I'd argue that this sentence is not only the critical one in your argument, it is also, flagrantly untrue, or at the very least stretched beyond all reasonable bounds of what can be deemed true or false.
If I'm mistaking your argument, that's my error, but my read of this is that you're essentially arguing that there is either, in effect, a level playing field for all people, or that there is at least some kind of equality of potential in all people from birth/youth onward, and that it's simply effort or lack thereof that determines outcomes. That's what I'm referring to as the point that I'd argue is either untrue or beyond any reasonable falsification. It is empirically, factually untrue that there are no systemic issues that hold certain people back. That is true in something as basic as the school system, where the quality of education (and facilities) varies from school to school even just in one city. Someone born and raised in a home situation which has stable parenting, stable and sufficient income, and the ability to access better education and opportunities has advantages over someone who doesn't. People who are, through no fault of their own, born into bad circumstances would have to work enormously harder simply to reach the same level of opportunities as others, and that's assuming that things like race, and income, and anything else that might be brought up don't work against them. It becomes very hard for a great many people to say to people whose situations are terrible that "too bad you were born poor, you should just work way harder than everyone else, and maybe then you'll get ahead of the people with tons more advantage", because that is fundamentally unfair. Does it lead to a lot of fairly-well-intentioned, sometimes-misguided, frequently-poorly-designed-and-implemented policies? Yes. Does it result in some people deciding they shouldn't need to do much of any work on their own at all? Presumably yes. But simply saying that it's all the individual's fault, and implying that there is no systemic issues at play, is at best mistaken and at worst outright denialism in the service of a governmental philosophy often weaponized in favor of the powerful against the weak. (By the way, I do not mean to imply any ill will or malevolence in your argument, just that similar arguments are used dishonestly by some people for political ends.)
What systemic is referring to is that nobody in that situation could possibly rise above it. It is not saying that everybody has the same advantages in life. Some people will absolutely have to work harder, and some people also never identify their true talents which holds them back. Studies show that first born children, on average, do better than second born children, third born, and so on, WITHIN THE SAME FAMILY.
You can be born poor, and still become president, or a doctor, lawyer, archeologist... Whatever you want to be, there isn't a systemic (government in particular) barrier that firmly blocks you from getting there. In the past this wasn't always true.
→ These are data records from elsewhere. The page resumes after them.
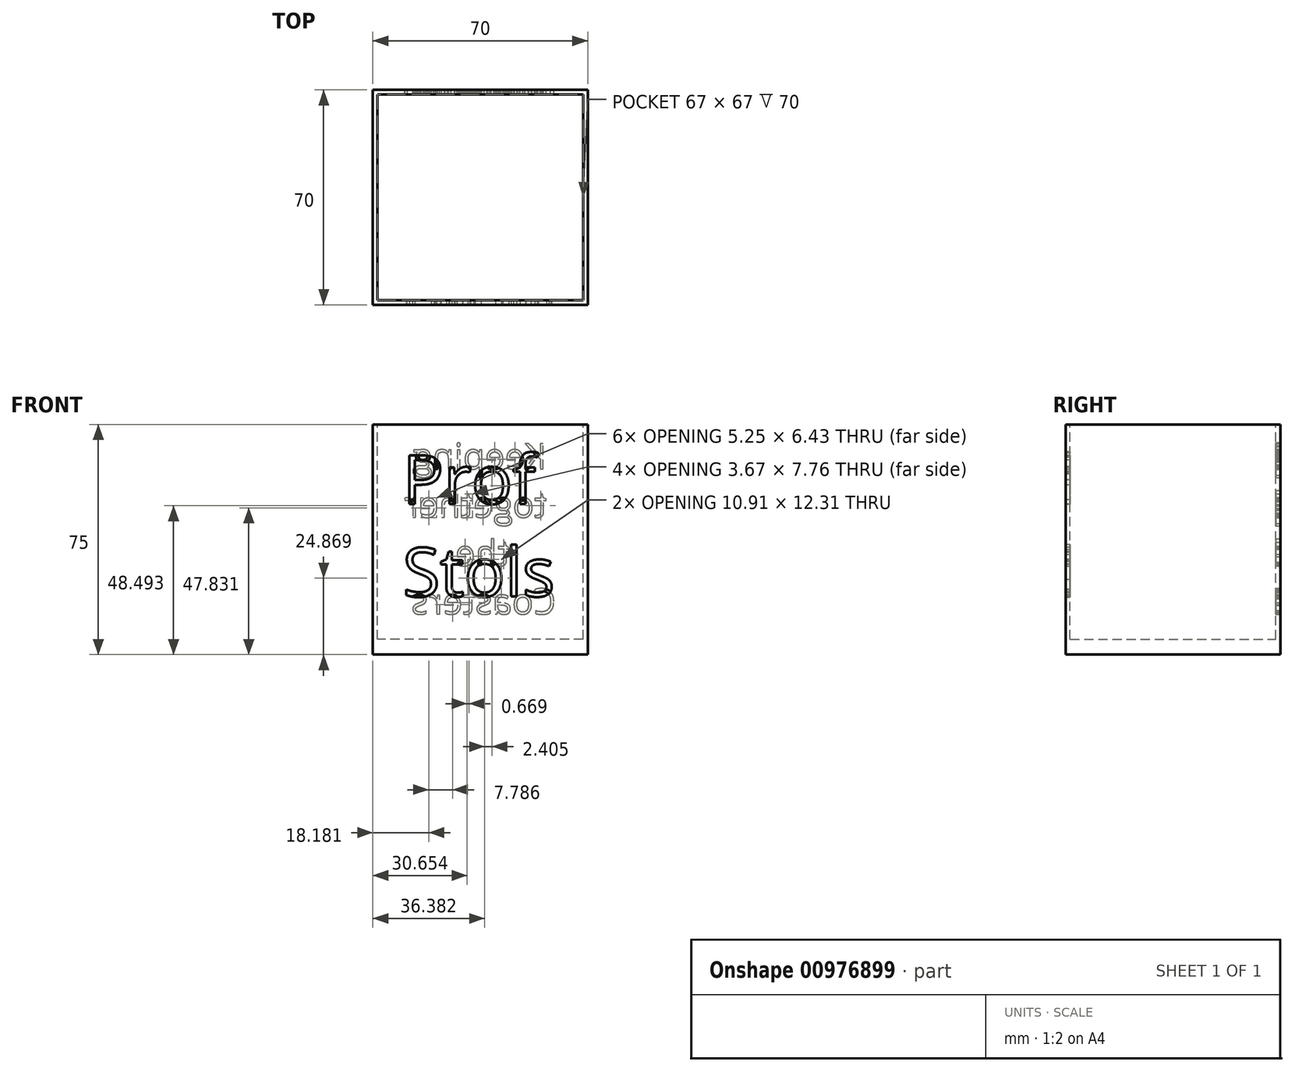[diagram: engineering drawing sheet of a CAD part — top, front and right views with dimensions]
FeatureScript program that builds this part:
annotation { "Feature Type Name" : "Feature", "Feature Type Description" : "" }
export const myFeature = defineFeature(function(context is Context, id is Id, definition is map)
    precondition{}
    {
        {
            var Q0;
            Q0=qCreatedBy(makeId("Top.planeOp"),FACE);
            var sketch = newSketch(context, id + "F0", { "sketchPlane" : qUnion([Q0])});
            skLineSegment(sketch, "E0.bottom", {"start": v(35, -35) * mm, "end": v(-35, -35) * mm});
            skLineSegment(sketch, "E0.top", {"start": v(35, 35) * mm, "end": v(-35, 35) * mm});
            skLineSegment(sketch, "E0.left", {"start": v(35, -35) * mm, "end": v(35, 35) * mm});
            skLineSegment(sketch, "E0.right", {"start": v(-35, -35) * mm, "end": v(-35, 35) * mm});
            skPoint(sketch, "E0.middle", {"position": v(0, 0) * mm});
            skSolve(sketch);
        }
        {
            var Q0;
            Q0 = qSketchRegion(id + "F0", true);
            extrude(context, id + "F1", {"entities" : qUnion([Q0]), "depth" : 75 * mm, "offsetDistance" : 25 * mm});
        }
        {
            var Q0;
            Q0=makeQuery(id+"F1.opExtrude","CAP_FACE",FACE,{"disambiguationData":[OSD([sQuery(id+"F0.wireOp",EDGE,"E0.bottom"),sQuery(id+"F0.wireOp",EDGE,"E0.top"),sQuery(id+"F0.wireOp",EDGE,"E0.left"),sQuery(id+"F0.wireOp",EDGE,"E0.right")])],"isStart":false});
            var sketch = newSketch(context, id + "F2", { "sketchPlane" : qUnion([Q0])});
            skLineSegment(sketch, "E1.bottom", {"start": v(33.5, -33.5) * mm, "end": v(-33.5, -33.5) * mm});
            skLineSegment(sketch, "E1.top", {"start": v(33.5, 33.5) * mm, "end": v(-33.5, 33.5) * mm});
            skLineSegment(sketch, "E1.left", {"start": v(33.5, -33.5) * mm, "end": v(33.5, 33.5) * mm});
            skLineSegment(sketch, "E1.right", {"start": v(-33.5, -33.5) * mm, "end": v(-33.5, 33.5) * mm});
            skPoint(sketch, "E1.middle", {"position": v(0, 0) * mm});
            skSolve(sketch);
        }
        {
            var Q0;
            Q0 = qSketchRegion(id + "F2", true);
            extrude(context, id + "F3", {"entities" : qUnion([Q0]), "operationType" : NewBodyOperationType.REMOVE, "oppositeDirection" : true, "depth" : 70 * mm, "offsetDistance" : 25 * mm});
        }
        {
            var Q0;
            Q0=makeQuery(id+"F1.opExtrude","SWEPT_FACE",FACE,{"disambiguationData":[OSD([sQuery(id+"F0.wireOp",EDGE,"E0.bottom")])]});
            var sketch = newSketch(context, id + "F4", { "sketchPlane" : qUnion([Q0])});
            skText(sketch, "E2", { "text": "Prof \nStols", "fontName": "OpenSans-Regular.ttf"});
            const initialGuessF4  = {"E2": [-0.02532, 0.0491, 1, 0, 0.01597]};
            skSetInitialGuess(sketch, initialGuessF4);
            skSolve(sketch);
        }
        {
            var Q0;
            Q0 = qSketchRegion(id + "F4", true);
            extrude(context, id + "F5", {"entities" : qUnion([Q0]), "operationType" : NewBodyOperationType.REMOVE, "oppositeDirection" : true, "depth" : 5 * mm, "offsetDistance" : 25 * mm});
        }
        {
            var Q0;
            Q0=makeQuery(id+"F1.opExtrude","SWEPT_FACE",FACE,{"disambiguationData":[OSD([sQuery(id+"F0.wireOp",EDGE,"E0.top")])]});
            var sketch = newSketch(context, id + "F6", { "sketchPlane" : qUnion([Q0])});
            skText(sketch, "E3", { "text": " Keeping \n together\n     the\nCoasters ", "fontName": "OpenSans-Regular.ttf"});
            const initialGuessF6  = {"E3": [-0.02464, 0.0605, 1, 0, 0.00835]};
            skSetInitialGuess(sketch, initialGuessF6);
            skSolve(sketch);
        }
        {
            var Q0;
            Q0 = qSketchRegion(id + "F6", true);
            extrude(context, id + "F7", {"entities" : qUnion([Q0]), "operationType" : NewBodyOperationType.REMOVE, "oppositeDirection" : true, "depth" : 5 * mm, "offsetDistance" : 25 * mm});
        }
    });
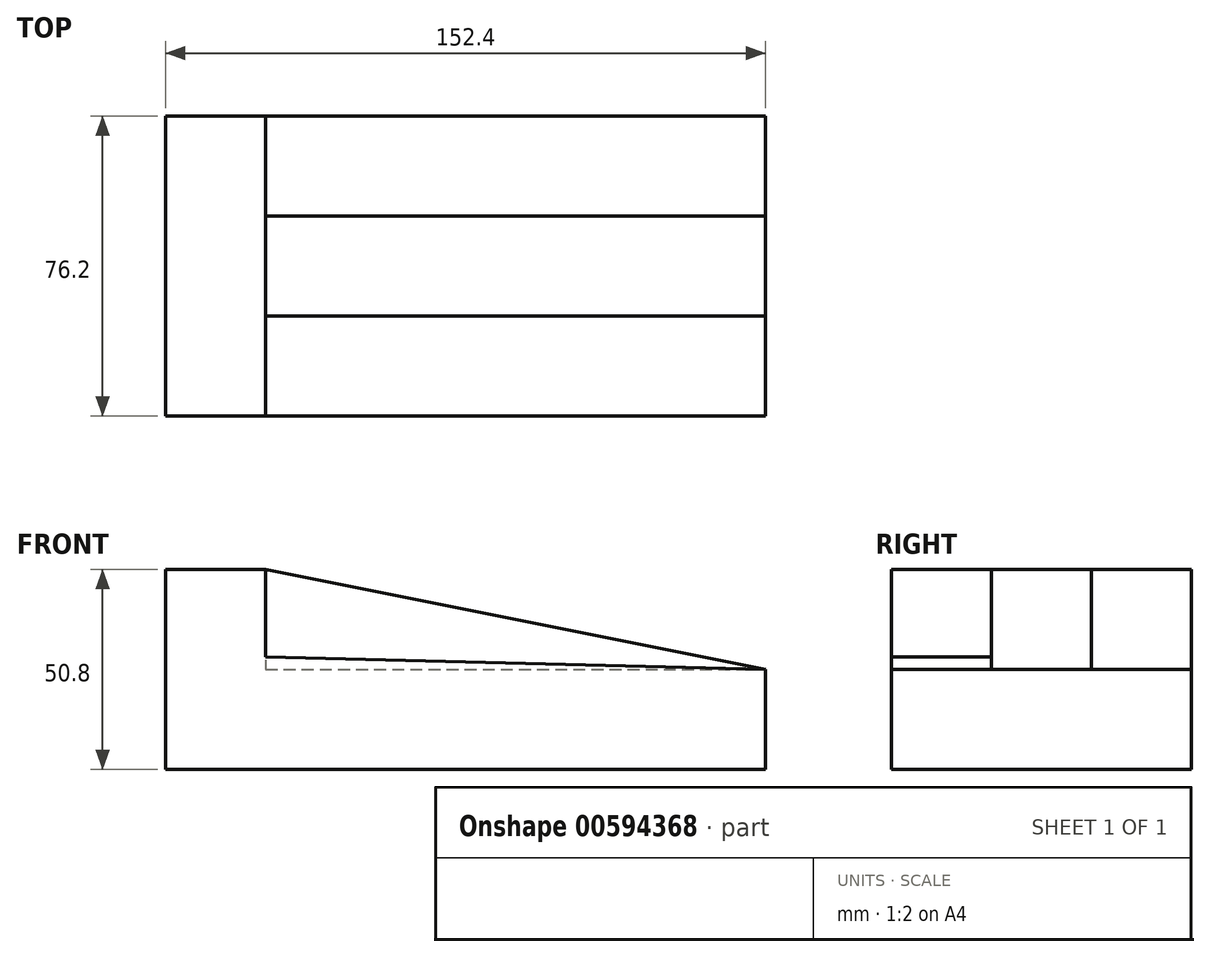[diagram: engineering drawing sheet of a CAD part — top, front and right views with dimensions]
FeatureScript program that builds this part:
annotation { "Feature Type Name" : "Feature", "Feature Type Description" : "" }
export const myFeature = defineFeature(function(context is Context, id is Id, definition is map)
    precondition{}
    {
        {
            var Q0;
            Q0=qCreatedBy(makeId("Front.planeOp"),FACE);
            var sketch = newSketch(context, id + "F0", { "sketchPlane" : qUnion([Q0])});
            skLineSegment(sketch, "E0", {"start": v(0, 0) * mm, "end": v(0, 50.8) * mm});
            skLineSegment(sketch, "E1", {"start": v(0, 50.8) * mm, "end": v(25.4, 50.8) * mm});
            skLineSegment(sketch, "E2", {"start": v(25.4, 50.8) * mm, "end": v(25.4, 25.4) * mm});
            skLineSegment(sketch, "E3", {"start": v(25.4, 25.4) * mm, "end": v(152.4, 25.4) * mm});
            skLineSegment(sketch, "E4", {"start": v(152.4, 25.4) * mm, "end": v(152.4, 0) * mm});
            skLineSegment(sketch, "E5", {"start": v(152.4, 0) * mm, "end": v(0, 0) * mm});
            skSolve(sketch);
        }
        {
            var Q0;
            Q0=makeQuery(id+"F0.imprint","IMPRINT",FACE,{"disambiguationData":[TD([[makeQuery(id+"F0.imprint","IMPRINT",EDGE,{"derivedFrom":sQuery(id+"F0.wireOp",EDGE,"E0")}),-1.0]])]});
            extrude(context, id + "F1", {"entities" : qUnion([Q0]), "depth" : 76.2 * mm, "offsetDistance" : 25.4 * mm});
        }
        {
            var Q0;
            Q0=makeQuery(id+"F1.opExtrude","CAP_FACE",FACE,{"disambiguationData":[OSD([sQuery(id+"F0.wireOp",EDGE,"E0"),sQuery(id+"F0.wireOp",EDGE,"E1"),sQuery(id+"F0.wireOp",EDGE,"E2"),sQuery(id+"F0.wireOp",EDGE,"E3"),sQuery(id+"F0.wireOp",EDGE,"E4"),sQuery(id+"F0.wireOp",EDGE,"E5")])],"isStart":false});
            var sketch = newSketch(context, id + "F2", { "sketchPlane" : qUnion([Q0])});
            skLineSegment(sketch, "E6", {"start": v(25.4, 50.8) * mm, "end": v(152.4, 25.4) * mm});
            skSolve(sketch);
        }
        {
            var Q0;
            Q0=makeQuery(id+"F2.imprint","IMPRINT",FACE,{"disambiguationData":[TD([[makeQuery(id+"F2.imprint","IMPRINT",EDGE,{"derivedFrom":sQuery(id+"F2.wireOp",EDGE,"E6")}),-1.0]])]});
            extrude(context, id + "F3", {"entities" : qUnion([Q0]), "operationType" : NewBodyOperationType.ADD, "oppositeDirection" : true, "depth" : 50.8 * mm, "offsetDistance" : 25.4 * mm});
        }
        {
            var Q0;
            {var subQ0=sQuery(id+"F0.wireOp",EDGE,"E3");var subQ1=sQuery(id+"F0.wireOp",EDGE,"E2");Q0=makeQuery(id+"F3.boolean.opBoolean","MERGE",FACE,{"derivedFrom":[makeQuery(id+"F1.opExtrude","CAP_FACE",FACE,{"disambiguationData":[OSD([sQuery(id+"F0.wireOp",EDGE,"E0"),sQuery(id+"F0.wireOp",EDGE,"E1"),subQ1,subQ0,sQuery(id+"F0.wireOp",EDGE,"E4"),sQuery(id+"F0.wireOp",EDGE,"E5")])],"isStart":false}),makeQuery(id+"F3.opExtrude","CAP_FACE",FACE,{"disambiguationData":[OSD([subQ1,subQ0,sQuery(id+"F2.wireOp",EDGE,"E6")])],"isStart":true})]});}
            var sketch = newSketch(context, id + "F4", { "sketchPlane" : qUnion([Q0])});
            skLineSegment(sketch, "E7", {"start": v(25.4, 50.8) * mm, "end": v(152.4, 25.4) * mm});
            skLineSegment(sketch, "E8", {"start": v(152.4, 25.4) * mm, "end": v(25.4, 28.61) * mm});
            skLineSegment(sketch, "E9", {"start": v(25.4, 28.61) * mm, "end": v(25.4, 50.8) * mm});
            skSolve(sketch);
        }
        {
            var Q0;
            Q0=makeQuery(id+"F4.imprint","IMPRINT",FACE,{"disambiguationData":[TD([[makeQuery(id+"F4.imprint","IMPRINT",EDGE,{"derivedFrom":sQuery(id+"F4.wireOp",EDGE,"E7")}),-1.0]])]});
            extrude(context, id + "F5", {"entities" : qUnion([Q0]), "operationType" : NewBodyOperationType.REMOVE, "oppositeDirection" : true, "depth" : 25.4 * mm, "offsetDistance" : 25.4 * mm});
        }
    });
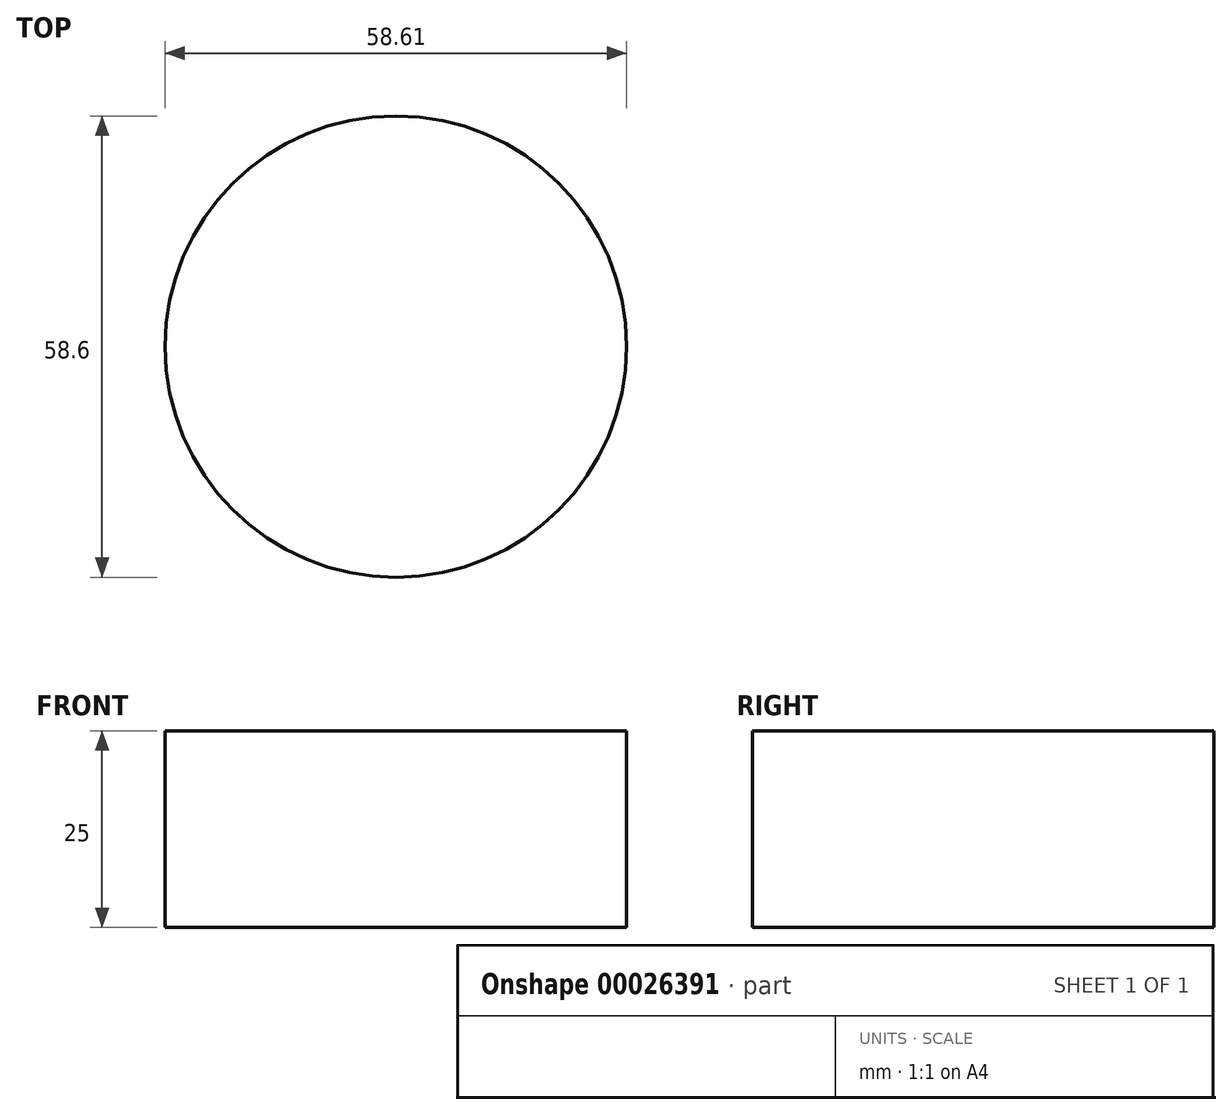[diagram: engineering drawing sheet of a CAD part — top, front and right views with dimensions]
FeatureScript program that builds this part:
annotation { "Feature Type Name" : "Feature", "Feature Type Description" : "" }
export const myFeature = defineFeature(function(context is Context, id is Id, definition is map)
    precondition{}
    {
        {
            var Q0;
            Q0=qCreatedBy(makeId("Top.planeOp"),FACE);
            var sketch = newSketch(context, id + "F0", { "sketchPlane" : qUnion([Q0])});
            skLineSegment(sketch, "E0.rect.bottom", {"start": v(-39.73, 29.3) * mm, "end": v(39.73, 29.3) * mm});
            skLineSegment(sketch, "E0.rect.top", {"start": v(-39.73, -29.3) * mm, "end": v(39.73, -29.3) * mm});
            skLineSegment(sketch, "E0.rect.left", {"start": v(-39.73, 29.3) * mm, "end": v(-39.73, -29.3) * mm});
            skLineSegment(sketch, "E0.rect.right", {"start": v(39.73, 29.3) * mm, "end": v(39.73, -29.3) * mm});
            skPoint(sketch, "E0.rect.middle", {"position": v(0, 0) * mm});
            skSolve(sketch);
        }
        {
            var Q0;
            Q0=makeQuery(id+"F0.imprint","IMPRINT",FACE,{"disambiguationData":[TD([[makeQuery(id+"F0.imprint","IMPRINT",EDGE,{"derivedFrom":sQuery(id+"F0.wireOp",EDGE,"E0.rect.bottom")}),-1.0]])]});
            var sketch = newSketch(context, id + "F1", { "sketchPlane" : qUnion([Q0])});
            skCircle(sketch, "E1", {"center": v(-10.42, 0) * mm, "radius": 29.3 * mm});
            skSolve(sketch);
        }
        {
            var Q0;
            Q0 = qSketchRegion(id + "F1", true);
            extrude(context, id + "F2", {"entities" : qUnion([Q0]), "depth" : 25 * mm});
        }
    });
If you possess the merits for a line of work but it is impossible for you to achieve it based on the system, that's what I'm referring to. A good example is when MLB only allowed white players until Jackie Robinson finally broke through. Plenty of non-white players were good enough for MLB based on their playing abilities, but weren't given the chance and the system allowed that to happen. That, luckily for everybody, is no longer the case. Back to the doctor scenario, you can be a black doctor, a white doctor, a woman doctor, a short doctor, a hairy doctor, a gay doctor, an any-religion doctor, a trans doctor... As long as you did what you needed to do to meet the standards, including going through the schooling, exams, and residency, you can be a doctor, no matter what other characteristics you identify with.
For fairness, I like to point to something much less loaded than people. Some countries have deep rivers that flow out to oceans and allow them to serve as transport and for port cities to develop. Others have rivers that flow to inland seas which do not facilitate global trading. Others have rivers with giant waterfalls and rapids that make transport all but impossible. Others don't have any large rivers at all.
At the end of the day, a lot of life is the luck of the draw, but in America the original draw does not determine your fate if you don't allow it to. If you drill in to every single person's individual situation, you will find things that are inherently unfair that they have had to deal with. But who is the government to tell us what's fair, and then to take from some in order to prop up others?
Also, at the end of the day, you have the ability to help determine the fate of the next generation by the parenting you provide to your children. My parents worked hard to put a roof over my head. Why should they be asked to support anybody else's children other than their own, and why should anybody be expected to support me if not my parents themselves? We all have to be individually responsible for ourselves and stop expecting the government to come save us by incrementally putting our freedoms back into their hands. So no, life isn't fair, but the opportunity is there for everybody who chooses to seize it and has the fortitude to live out their dreams.